*** Opening Extracted material ***

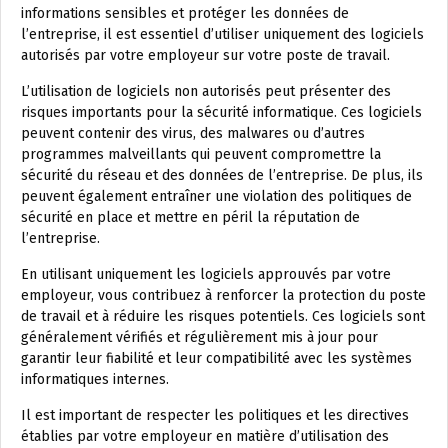
informations sensibles et protéger les données de
l’entreprise, il est essentiel d’utiliser uniquement des logiciels
autorisés par votre employeur sur votre poste de travail.
L’utilisation de logiciels non autorisés peut présenter des
risques importants pour la sécurité informatique. Ces logiciels
peuvent contenir des virus, des malwares ou d’autres
programmes malveillants qui peuvent compromettre la
sécurité du réseau et des données de l’entreprise. De plus, ils
peuvent également entraîner une violation des politiques de
sécurité en place et mettre en péril la réputation de
l’entreprise.
En utilisant uniquement les logiciels approuvés par votre
employeur, vous contribuez à renforcer la protection du poste
de travail et à réduire les risques potentiels. Ces logiciels sont
généralement vérifiés et régulièrement mis à jour pour
garantir leur fiabilité et leur compatibilité avec les systèmes
informatiques internes.
Il est important de respecter les politiques et les directives
établies par votre employeur en matière d’utilisation des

*** Closing Extracted material ***

*Aim of the task*
As listed above, the lines from the line with "peuvent également entraîner" to the line with "généralement vérifiés et" are to be echoed exactly, with both ends included and nothing added.

*Result for this task*
peuvent également entraîner une violation des politiques de
sécurité en place et mettre en péril la réputation de
l’entreprise.
En utilisant uniquement les logiciels approuvés par votre
employeur, vous contribuez à renforcer la protection du poste
de travail et à réduire les risques potentiels. Ces logiciels sont
généralement vérifiés et régulièrement mis à jour pour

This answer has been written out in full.